Within Wow there are events that happen that correspond to real world holidays and events. When the summer Olympics happened there was an event in Wow that if you successfully won a battleground you'd win a tabard and the chance to win a commemorative pet. I did more PvP those two weeks than ever before. It was also about this time that I got involved in a guild. Within WoW, groups of people can form a guild. Two of the biggest features of a guild are the shared guild bank that I mentioned above and a shared chat channel. Anyway I joined a very active leveling guild. They were very friendly whenever I'd log on and occasionally they'd have organized events.

After one particular guild party we ventured into a Horde town in the Barrens and killed all the NPCs (non player characters) and hugged all the low level Horde players.

On another guild-get-together we revisited an old level 60 raid instance. This got me my first taste of raiding. In one sense, raiding is just like running instances in that you have a group of people and you are working toward a common objective (usually killing everything in sight). However raids are different in their scale. The smallest raid consists of 10 players and depending on the requirements of the raiding instance it can grow to up to 40 people.

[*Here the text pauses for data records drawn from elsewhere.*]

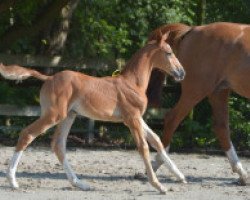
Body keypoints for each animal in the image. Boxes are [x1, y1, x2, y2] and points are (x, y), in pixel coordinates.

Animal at [1, 33, 186, 194]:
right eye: (169, 53)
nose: (181, 72)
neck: (132, 83)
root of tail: (49, 78)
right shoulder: (132, 119)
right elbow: (144, 147)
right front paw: (159, 185)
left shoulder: (137, 118)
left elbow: (156, 140)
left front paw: (180, 176)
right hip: (54, 115)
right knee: (27, 134)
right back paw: (13, 180)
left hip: (69, 116)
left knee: (58, 145)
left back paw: (81, 184)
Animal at [147, 21, 249, 184]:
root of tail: (193, 30)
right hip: (196, 90)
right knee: (172, 118)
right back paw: (159, 162)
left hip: (219, 91)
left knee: (221, 127)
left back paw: (242, 173)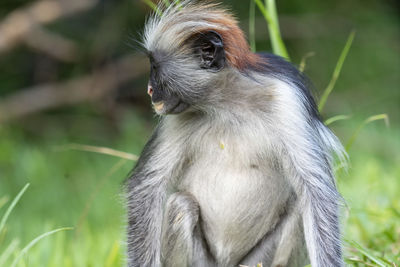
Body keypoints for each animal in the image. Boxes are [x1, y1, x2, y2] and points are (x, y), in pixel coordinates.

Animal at [126, 1, 346, 266]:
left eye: (155, 67)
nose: (149, 90)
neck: (226, 103)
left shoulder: (287, 98)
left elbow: (315, 190)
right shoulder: (175, 115)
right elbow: (147, 186)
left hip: (256, 260)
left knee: (299, 205)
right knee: (182, 205)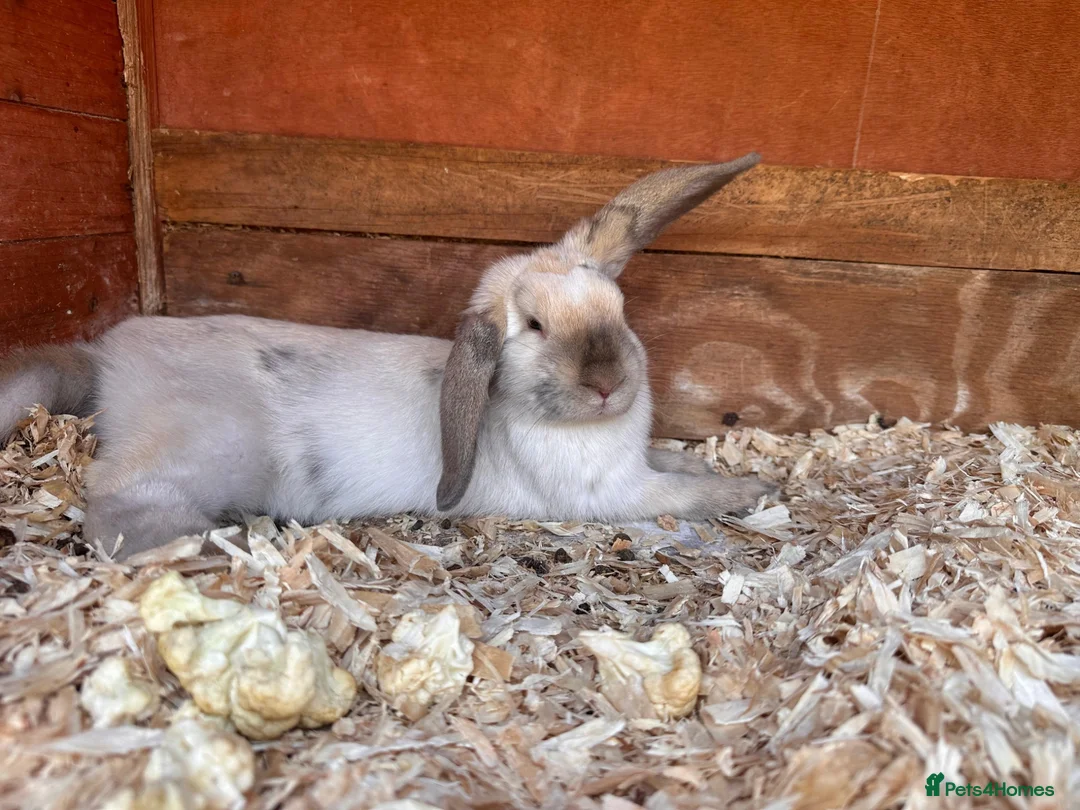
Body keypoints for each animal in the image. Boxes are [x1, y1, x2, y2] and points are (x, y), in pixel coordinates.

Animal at [0, 152, 777, 560]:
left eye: (617, 308)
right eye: (532, 326)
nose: (610, 383)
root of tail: (106, 361)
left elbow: (676, 464)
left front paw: (712, 465)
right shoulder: (614, 495)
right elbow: (684, 495)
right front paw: (752, 489)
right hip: (197, 449)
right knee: (115, 507)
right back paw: (216, 535)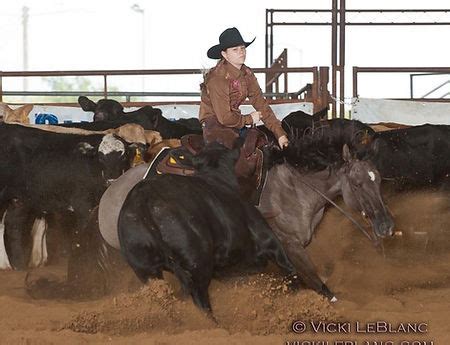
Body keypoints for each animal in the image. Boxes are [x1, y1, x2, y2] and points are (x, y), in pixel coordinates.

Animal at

With a taste for raiding, I eventually accepted an invitation to a friend's raiding guild. We ran Karazhan more times than I can count and then started working on the harder raids. The picture above is from our first boss kill in Mt. Hyjal.

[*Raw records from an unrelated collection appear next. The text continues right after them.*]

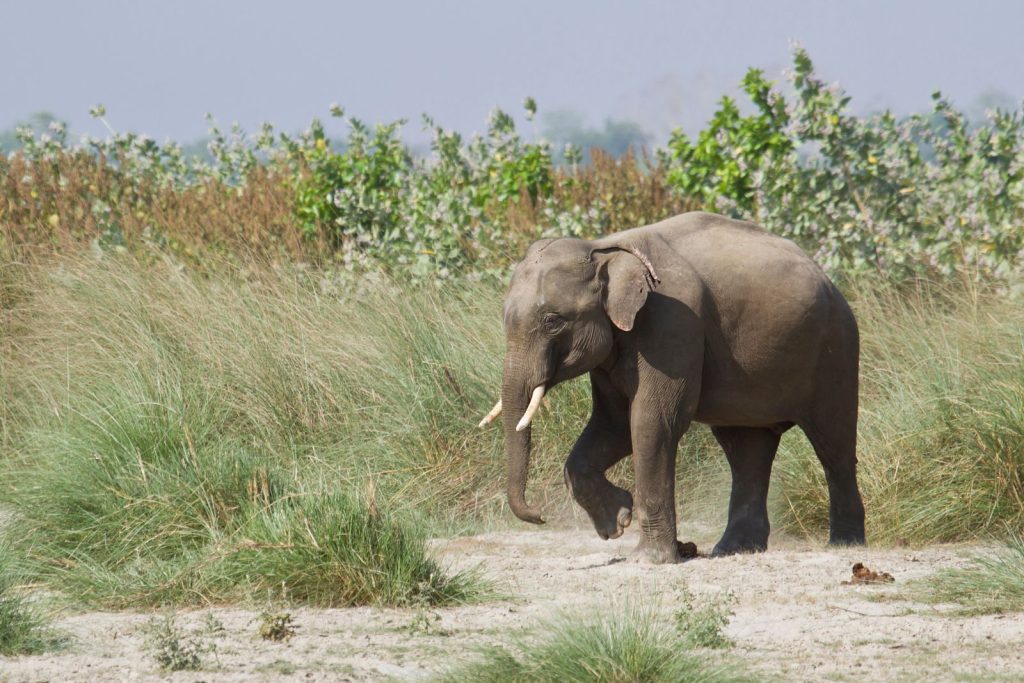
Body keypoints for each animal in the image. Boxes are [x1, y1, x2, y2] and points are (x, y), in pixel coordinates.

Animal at [479, 211, 865, 563]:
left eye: (552, 321)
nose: (539, 516)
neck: (604, 248)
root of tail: (827, 277)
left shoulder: (673, 321)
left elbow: (652, 422)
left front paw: (648, 558)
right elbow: (613, 424)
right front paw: (617, 522)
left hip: (836, 347)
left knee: (833, 444)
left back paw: (844, 544)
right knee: (746, 449)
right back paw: (735, 549)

We also went back and did more of the old world raids like Onyxia the dragon.

Some raid encounters are absolutely stunning in the detail along with the mechanics of how you had to engage them.

In November of last year, Blizzard released Wrath of the Lich King (WotLK), the latest expansion pack for World of Warcraft. I, along with my son and oldest daughter, joined 400 other people at Fry's to stand outside for 90 minutes until they reopened at 12:01am to sell copies to overly obsessive compulsive geeks. My kids still mention how exciting it was. I took the next 2 days off from work to create a 4 day weekend and stayed up late a few more nights the next week to reach level 80 (the new maximum) as fast as possible. Northrend is even more interesting than other areas. Some of the scenery is just staggering.

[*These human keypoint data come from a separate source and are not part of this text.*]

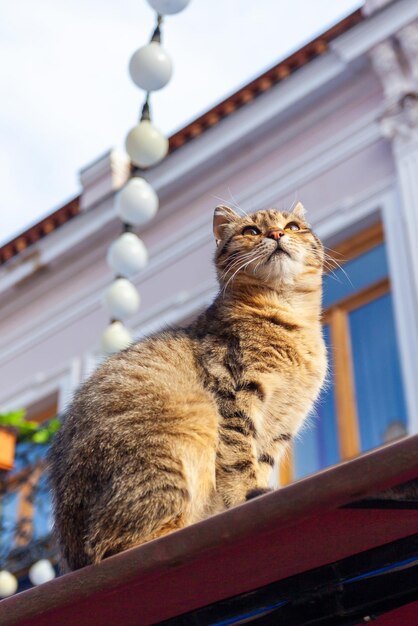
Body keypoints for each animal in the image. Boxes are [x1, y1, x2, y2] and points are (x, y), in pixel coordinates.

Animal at [49, 202, 328, 568]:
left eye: (293, 226)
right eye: (251, 231)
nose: (277, 233)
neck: (291, 319)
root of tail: (71, 554)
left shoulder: (281, 425)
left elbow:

From here I started running raids together with multiple guilds because not many people were at level 80 yet. This got me the chance to see Naxxramas. (I wasn't around when it was a level 60 raid) And run with some very skilled people.

Above is a picture of our victory downing Sapphiron. He is the second to last boss in Naxxramas. More importantly he drops the key to unlock the Malygos encounter. I was the first person in our guild to get the key!

With WotLK, Blizzard introduced an achievement system to WoW. Normally I would not have thought that earning achievements would be fun, but Blizzard added rewards for some achievements. For example the achievement I am probably most happy with was For the Alliance! You earn this achievement by killing the leaders of each of the 4 major Horde cities. These leaders are Elite NPCs with an extraordinary number of hit points. It takes a full 40 man raid to even attempt it and sometimes they even fail. I managed to find a good group late one night and we killed all 4 within a few hours. The cool part about this achievement is that when you earn it you are rewarded with a Black War Bear mount. So in case you've been wondering what I've been up to when I'm not busy doing a thousand other things, now you know.